Scott Moore, retired U.S. Navy SEAL Rear Admiral, delivered the keynote address at this year’s annual LCT Leadership Summit in Miami Beach.
MIAMI BEACH, Fla. — Following a 30-year career as a U.S. Navy SEAL, retired Rear Admiral Scott Moore told attendees about how he builds teams with purpose and clear vision during his keynote address May 23 during the annual LCT Leadership Summit.
“The team is more important than the individual,” said Moore, who closed out his career as the number two leader in the SEAL organization. His message focused on how operators can create a “never give up” organizational culture that focuses on the team to ensure success. “The secret to SEAL training is simple. You just don’t ever give up.”
Moore, who led the military’s elite forces through more than 2,000 global extreme and high-stakes missions, told operators there is no such thing as a natural born leader.

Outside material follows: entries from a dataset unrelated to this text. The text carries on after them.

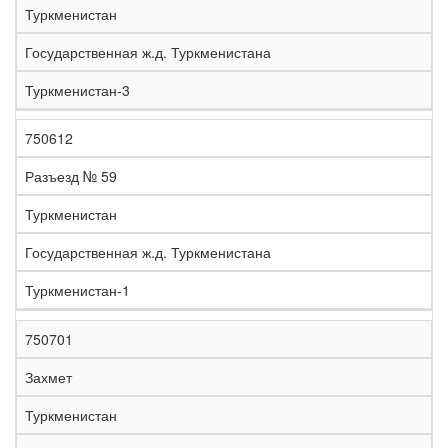
Туркменистан
Государственная ж.д. Туркменистана
Туркменистан-3
750612
Разъезд № 59
Туркменистан
Государственная ж.д. Туркменистана
Туркменистан-1
750701
Захмет
Туркменистан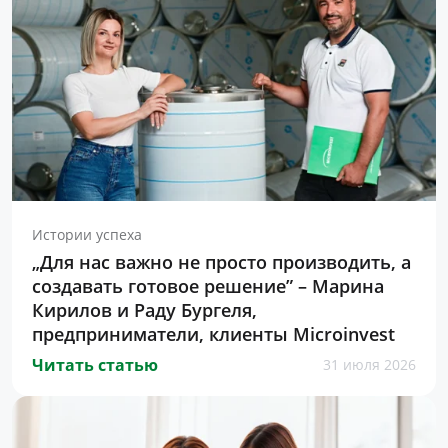
Истории успеха
„Для нас важно не просто производить, а
создавать готовое решение” – Марина
Кирилов и Раду Бургеля,
предприниматели, клиенты Microinvest
Читать статью
31 июля 2026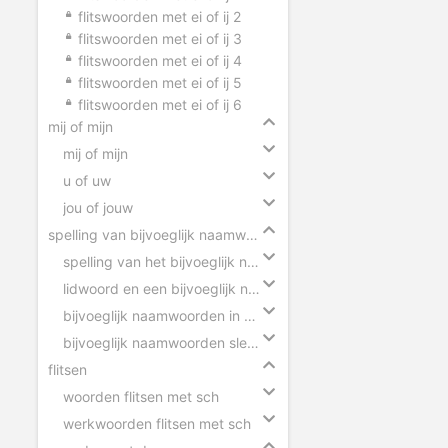
flitswoorden met ei of ij 2
flitswoorden met ei of ij 3
flitswoorden met ei of ij 4
flitswoorden met ei of ij 5
flitswoorden met ei of ij 6
mij of mijn
mij of mijn
u of uw
jou of jouw
spelling van bijvoeglijk naamwoorden
spelling van het bijvoeglijk naamwoord
lidwoord en een bijvoeglijk naamwoord
bijvoeglijk naamwoorden in zinnen
bijvoeglijk naamwoorden slepen
flitsen
woorden flitsen met sch
werkwoorden flitsen met sch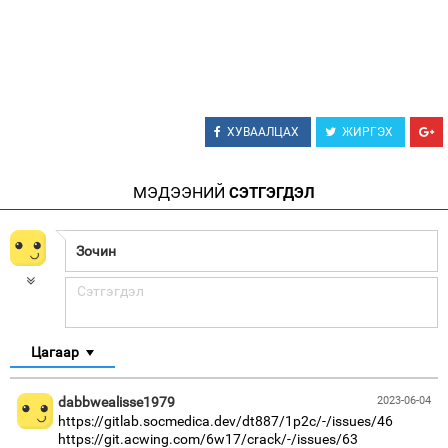
ХУВААЛЦАХ
ЖИРГЭХ
МЭДЭЭНИЙ
СЭТГЭГДЭЛ
Цагаар
dabbwealisse1979
2023-06-04
https://gitlab.socmedica.dev/dt887/1p2c/-/issues/46
https://git.acwing.com/6w17/crack/-/issues/63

“You have to lead from the front to have influence over people and be respected as a leader,” he said. “You have to be able to listen and take advice and mentor others to become leaders.”
Moore’s career spanned some of the marquee missions in recent U.S. history, such as Just Cause (Panama), Bosnia, and post-9-11 missions in Afghanistan. He commanded several critical “no-fail” hostage rescue situations, including the mission to save Captain Richard Phillips from Somali pirates, which was depicted in the acclaimed movie starring actor Tom Hanks.
Moore stressed in order for a SEAL team to be effective in carrying out missions, there must be a culture of trust and transparency. “Trust in each other builds team cohesiveness and that builds a culture that drives people to come to work. You have to build an organizational partnership at the ground level because everybody needs to trust each other to do their job, and that builds a culture of success,” he advised.
Delivering his address with tales from covert missions and how SEAL teams reacted to situations and unforeseen circumstances, Moore said leadership means instilling “urgency from the top down and bottom up — and that drives performance.”
The art of leadership is empowering an organization’s ground-level employees to drive solutions and results, Moore said. He focused on how operators need to tailor leadership to different groups within the company to build cohesive teams and develop real trust to achieve an organization that drives performance.
Noting military leadership changes every two years no matter what branch of service, Moore said every two years you have to rebuild the culture to achieve a team mentality. “Every two years it’s crawl, walk, run to build the team to maximum performance,” he said, pointing out how operators must continually build the team-centric culture as employees come and go over the years.
When SEAL teams periodically deploy on “no-fail” missions involving hostage rescues, such situations not only require precise tactical preparation and execution, but complete trust of the team working together toward its goal. “You may only have a minute to save the hostage and the bad guys are usually tipped off you are coming, but you know your team is trained to complete the mission and that’s what leadership is all about.”
During his career, Moore served as the director of counter-terrorism at the National Security Council and the deputy director for special operations at the Pentagon. There he reported to Admiral Mike Mullen, then chairman of the Joint Chiefs of Staff. Moore also spent a year as the deputy commander at the Office of Defense Representative Pakistan, where he was one of the senior officers working with the Pakistani military.